How to reverse digits of integer?

Question

public static int reverse(int n) {
    int result = 0;
    while (n > 0) {
        result = result * 10 + n % 10;
        n = n / 10;
    }
    return result;
}

I'm trying to reverse the digits of integer. Instead of doing the codes like what I have done, is there any other way to do it?
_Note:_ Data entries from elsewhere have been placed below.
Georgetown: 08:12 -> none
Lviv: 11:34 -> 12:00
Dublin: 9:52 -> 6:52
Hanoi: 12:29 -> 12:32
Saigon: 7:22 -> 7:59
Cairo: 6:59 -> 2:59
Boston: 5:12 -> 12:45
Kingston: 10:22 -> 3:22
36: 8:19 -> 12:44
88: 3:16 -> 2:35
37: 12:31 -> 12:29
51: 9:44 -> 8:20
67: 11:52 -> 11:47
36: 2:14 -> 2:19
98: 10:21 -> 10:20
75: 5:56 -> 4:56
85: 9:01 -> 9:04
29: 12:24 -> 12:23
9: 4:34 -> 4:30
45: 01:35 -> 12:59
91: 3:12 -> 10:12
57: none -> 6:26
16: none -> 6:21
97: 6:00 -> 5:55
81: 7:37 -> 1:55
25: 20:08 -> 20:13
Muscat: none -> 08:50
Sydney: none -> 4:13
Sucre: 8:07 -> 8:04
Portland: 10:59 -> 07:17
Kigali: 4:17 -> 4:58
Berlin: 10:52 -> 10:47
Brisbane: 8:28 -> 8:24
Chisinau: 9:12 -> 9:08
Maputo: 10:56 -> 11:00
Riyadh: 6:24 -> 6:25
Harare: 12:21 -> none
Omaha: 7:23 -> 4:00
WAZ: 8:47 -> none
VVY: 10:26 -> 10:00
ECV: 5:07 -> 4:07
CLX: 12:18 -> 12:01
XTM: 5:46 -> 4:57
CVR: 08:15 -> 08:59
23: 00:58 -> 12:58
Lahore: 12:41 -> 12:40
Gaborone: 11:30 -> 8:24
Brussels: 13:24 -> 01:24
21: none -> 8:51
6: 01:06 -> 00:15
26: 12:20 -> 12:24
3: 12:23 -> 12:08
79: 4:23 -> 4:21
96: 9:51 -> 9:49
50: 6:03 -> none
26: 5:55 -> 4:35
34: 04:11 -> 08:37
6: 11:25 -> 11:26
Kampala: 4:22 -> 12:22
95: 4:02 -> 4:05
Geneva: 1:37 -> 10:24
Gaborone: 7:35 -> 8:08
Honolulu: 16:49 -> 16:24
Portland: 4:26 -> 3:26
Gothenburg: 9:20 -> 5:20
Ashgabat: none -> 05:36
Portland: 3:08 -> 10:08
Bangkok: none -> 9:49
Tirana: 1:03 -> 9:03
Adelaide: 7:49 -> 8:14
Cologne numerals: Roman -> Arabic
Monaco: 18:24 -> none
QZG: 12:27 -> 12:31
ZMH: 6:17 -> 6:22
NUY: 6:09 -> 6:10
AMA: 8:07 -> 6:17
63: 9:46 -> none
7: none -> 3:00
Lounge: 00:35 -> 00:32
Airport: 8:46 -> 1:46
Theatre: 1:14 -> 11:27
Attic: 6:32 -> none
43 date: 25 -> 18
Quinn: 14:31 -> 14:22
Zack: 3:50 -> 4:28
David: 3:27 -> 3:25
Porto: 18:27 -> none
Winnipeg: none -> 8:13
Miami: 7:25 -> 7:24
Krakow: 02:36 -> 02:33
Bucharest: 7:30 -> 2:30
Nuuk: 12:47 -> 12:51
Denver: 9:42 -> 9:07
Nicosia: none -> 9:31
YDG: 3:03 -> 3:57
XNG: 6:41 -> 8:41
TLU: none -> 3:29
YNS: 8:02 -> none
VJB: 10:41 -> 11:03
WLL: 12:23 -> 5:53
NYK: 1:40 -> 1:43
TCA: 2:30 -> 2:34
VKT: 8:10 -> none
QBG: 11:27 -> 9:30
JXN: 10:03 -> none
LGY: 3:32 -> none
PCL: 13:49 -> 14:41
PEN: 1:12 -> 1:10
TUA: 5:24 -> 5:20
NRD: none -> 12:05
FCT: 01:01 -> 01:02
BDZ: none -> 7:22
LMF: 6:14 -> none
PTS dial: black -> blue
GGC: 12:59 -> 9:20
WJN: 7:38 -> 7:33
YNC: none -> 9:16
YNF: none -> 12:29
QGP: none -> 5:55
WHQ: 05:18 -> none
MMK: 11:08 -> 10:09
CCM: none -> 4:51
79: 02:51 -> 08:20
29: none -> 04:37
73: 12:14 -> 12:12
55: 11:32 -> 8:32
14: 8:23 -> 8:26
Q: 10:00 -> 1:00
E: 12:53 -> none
Can i reverse it using java stream?

Answer 1

Another way would be

int digits = 12345;
StringBuilder buf = new StringBuilder(String.valueOf(digits));
System.out.println(buf.reverse());
System.out.println(Integer.valueOf(buf.toString()));

Answer 2

OK, here's a fun implementation with IntStream:

public static int reverse (int n) {
     return IntStream.iterate (n, i -> i/10) // produces a infinite IntStream of n, n/10, 
                                             // n/100, ...
                     .limit(10) // 10 elements are sufficient, since int has <= 10 digits
                     .filter (i -> i > 0) // remove any trailing 0 elements
                     .map(i -> i % 10) // produce an IntStream of the digits in reversed 
                                       // order
                     .reduce (0, (r,i) -> r*10 + i); // reduce the reversed digits back
                                                     // to an int
}

For example, for the input 123456789, it will first generate the infinite IntStream:

123456789,12345678,1234567,123456,12345,1234,123,12,1,0,0,...

After limiting to 10 elements and removing the 0s, we are left with:

123456789,12345678,1234567,123456,12345,1234,123,12,1

After mapping each element to its last digit, we get:

9,8,7,6,5,4,3,2,1

Now we just have to reduce the IntStream in a manner similar to what you did in your question - add each element to the intermediate result multiplied by 10:

((((0 * 10 + 9) * 10 + 8) * 10 + 7) * 10 ....) * 10 + 1

Note that if the input number has 10 digits and the last digit > 1, the reversed result will overflow.

It also doesn't support negative input.